Having been handed these year-end lumps of coal, it is no secret that the president's fortunes have fallen. Some political analysts say a bigger question is whether his effectiveness can be resurrected for the remainder of his second term.

"If the website had rolled out badly but the plan promise had been kept, again it would have been a containable problem," says Walter Russell Mead, editor at large of The American Interest, and a professor at Bard College.

"It's when you get the two of them working together, that you have something that really kind of stirs a lot of people and gets to a place in the public consciousness that is hard to erase."

Asked last week whether the “Pinocchios” and "pants on fire" labels will be cemented in history,  White House spokesman Jay Carney said, "End-of-the-year categorizations like that are always fun, even when they don't jive with past characterizations of the very same statement."

He added, "We have owned and acknowledged where that rollout this fall has not been up to the standards that we expected and where there have been problems."

The record of recovery from past presidential missteps is mixed.  President George W. Bush's never fully escaped the "Mission Accomplished" shipboard banner and sustained criticism of the war efforts in Iraq and Afghanistan were a constant impediment to his legislative agenda.

Nor did Bill Clinton escape the label of lying for the Monica Lewinsky episode. But he managed to compile a strong record in his second term.

President George H.W. Bush lost his bid for a second term after his "read my lips, no new taxes" pledge. But perceptions of a weak economy may have played a bigger role in sealing his fate.

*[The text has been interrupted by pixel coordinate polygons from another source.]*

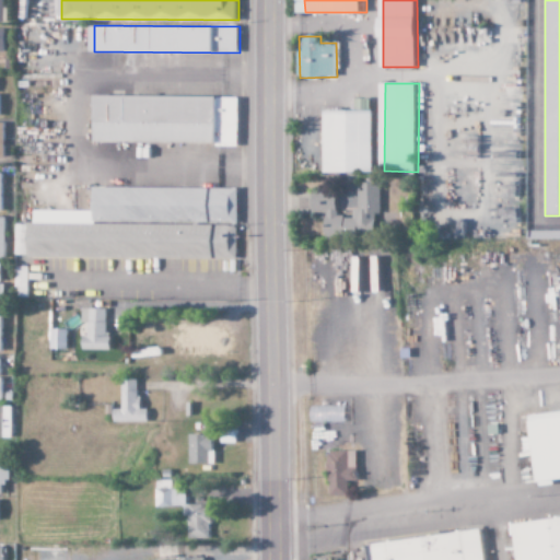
[(96,142),(240,144),(240,96),(97,95),(96,142)]
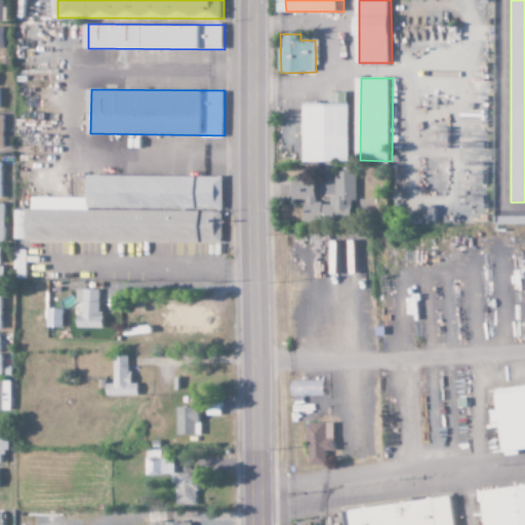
[(308,104),(309,162),(354,162),(353,103),(308,104)]
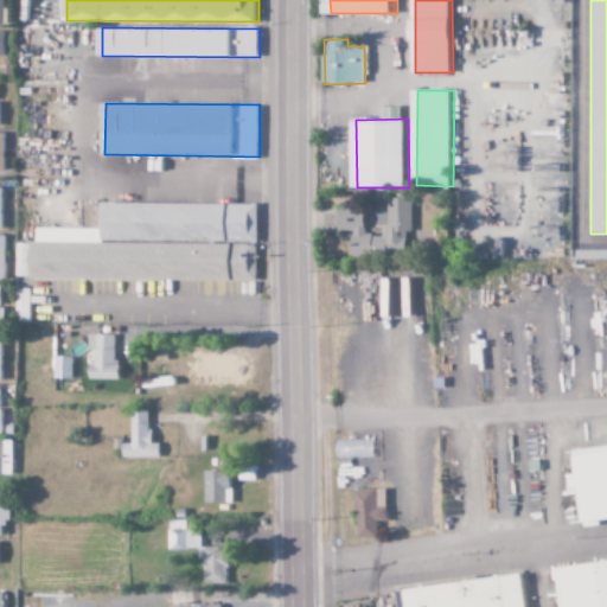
[(413,198),(390,198),(390,228),(383,228),(383,235),(368,235),(368,210),(340,210),(340,231),(355,232),(353,255),(411,256),(413,198)]
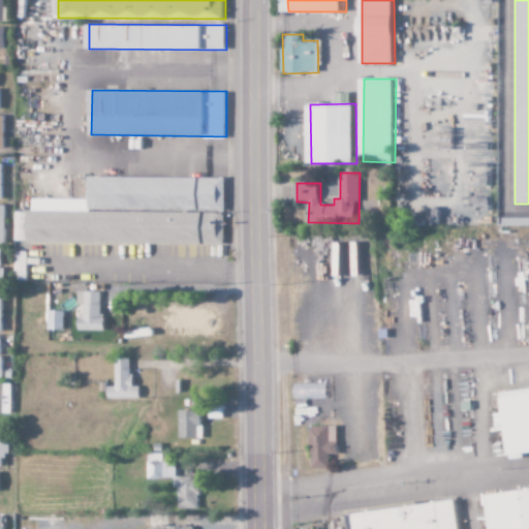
[(34,198),(34,212),(16,212),(16,244),(224,245),(225,178),(92,177),(92,198),(34,198)]
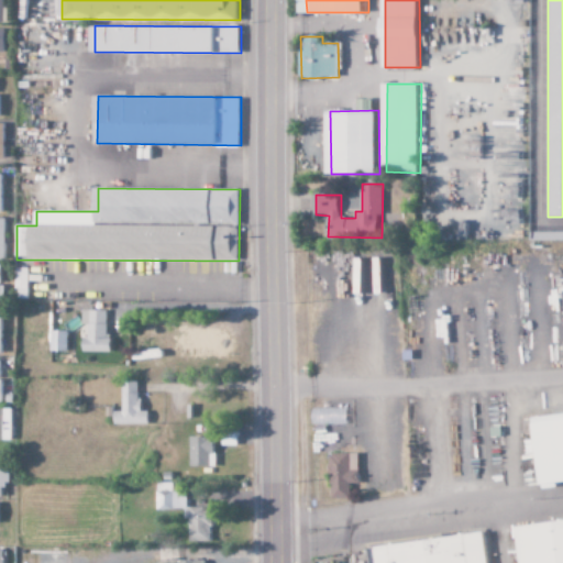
[(17,299),(30,299),(30,267),(17,267),(17,299)]
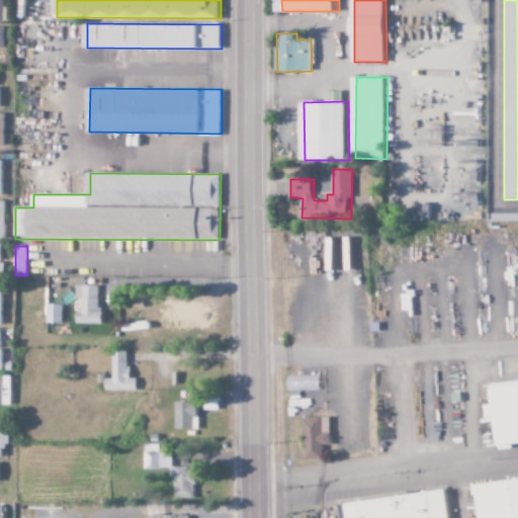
[(100,286),(77,285),(76,298),(83,299),(82,312),(79,312),(78,323),(104,324),(105,312),(100,312),(100,286)]
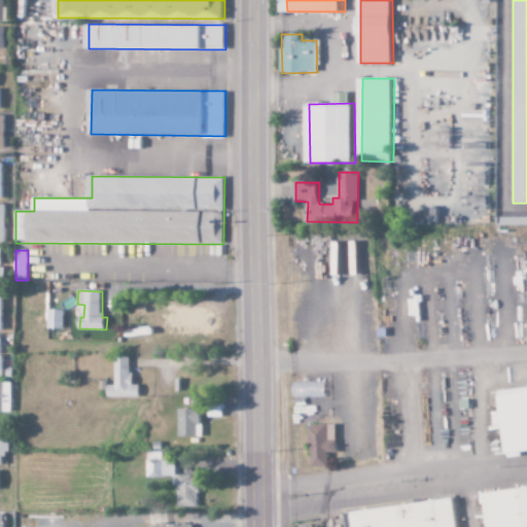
[(47,328),(64,329),(65,310),(48,310),(47,328)]
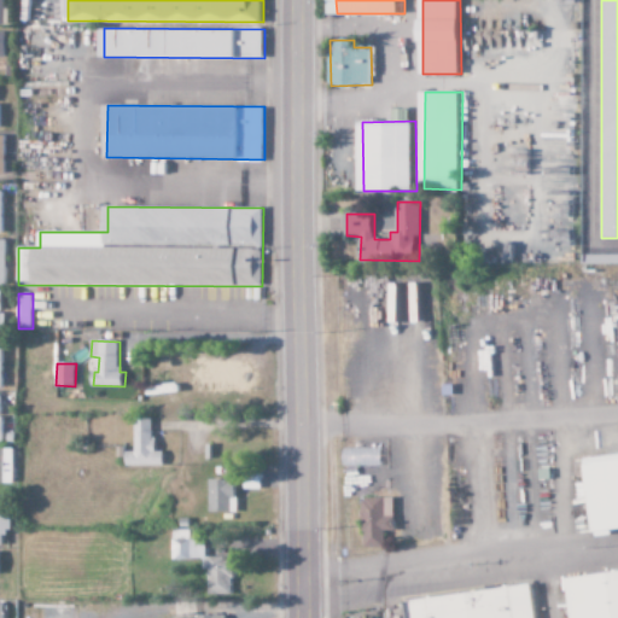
[(135,452),(127,452),(127,466),(164,466),(164,452),(155,452),(155,419),(134,419),(135,452)]
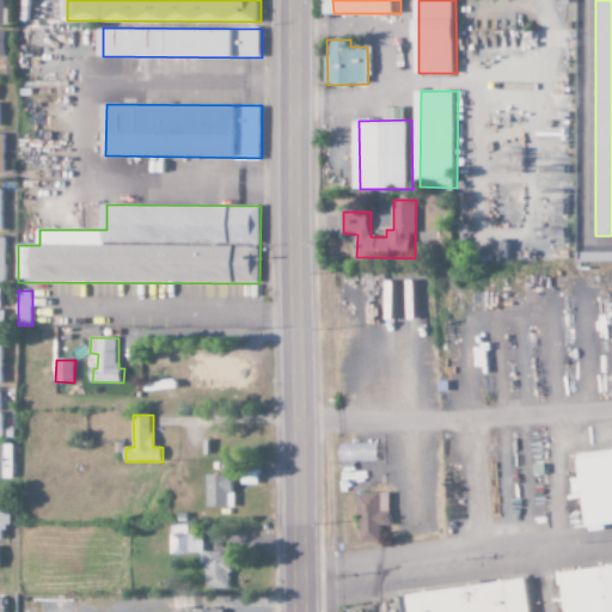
[(611,524),(611,456),(611,452),(583,454),(592,527),(611,524)]
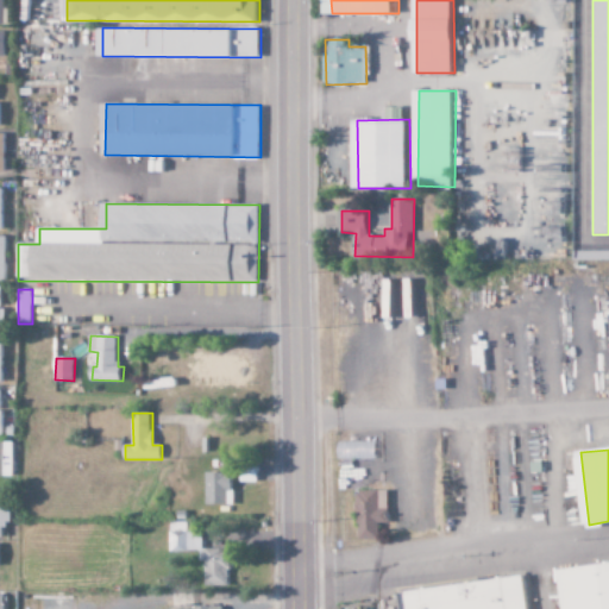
[(234,504),(236,472),(207,472),(207,504),(234,504)]
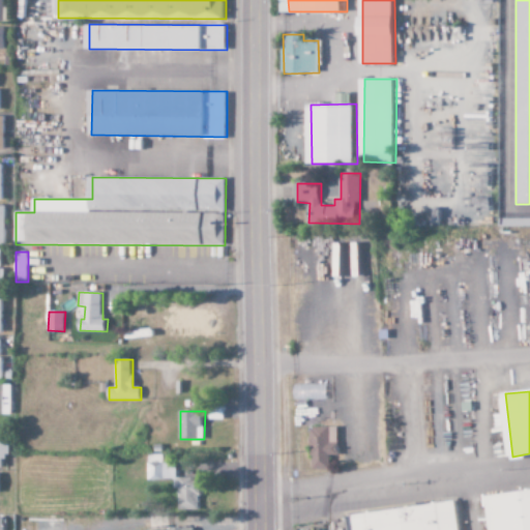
[(7,429),(0,428),(0,467),(4,468),(4,457),(11,457),(11,444),(7,444),(7,429)]
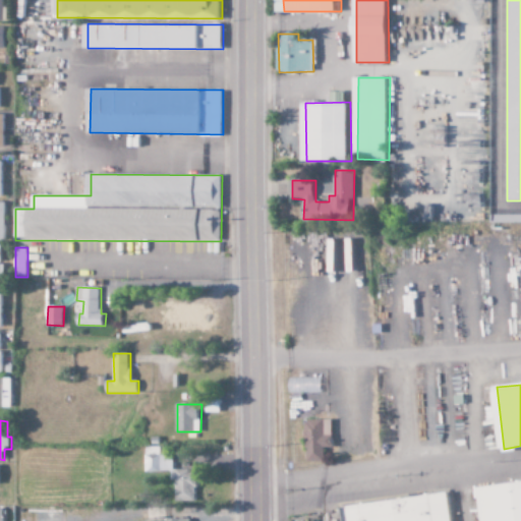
[(333,448),(333,420),(307,420),(306,462),(326,463),(326,447),(333,448)]
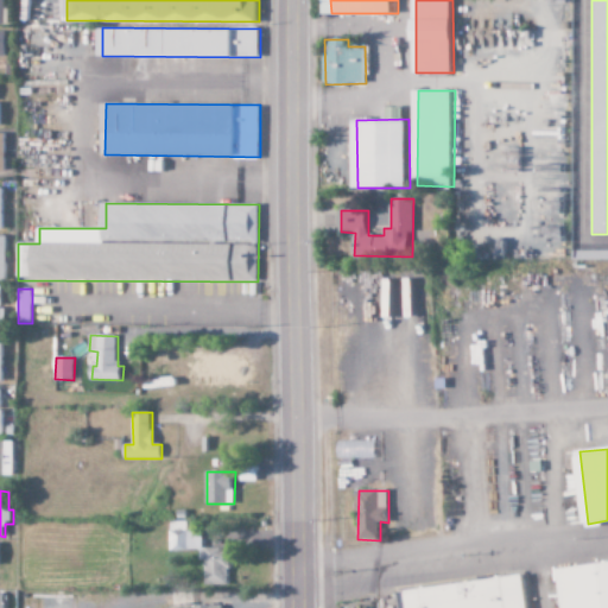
[(206,584),(230,584),(230,549),(202,548),(202,521),(169,521),(169,550),(202,550),(201,559),(206,559),(206,584)]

Obama may have a larger problem, given lingering questions about other crises including blaming the Benghazi terrorist attack on an anti-Muslim film and setting a red line on Syrian chemical weapons, then later claiming, "I didn't set a red line, the world set a red line." In addition, he called the Foreign Intelligence Surveillance Court "transparent" in the face of the Edward Snowden leaks that suggested otherwise.

Contributing to the public’s skepticism is the administration's resistance to providing to Congressional oversight committees requested documentation about IRS targeting of conservatives, the science behind many EPA regulations, and more.

Still, as in past administrations, Americans today may be  more willing to forgive if they perceive economic improvement over the next three years, and if they start experiencing a healthcare system that works more like what they were promised.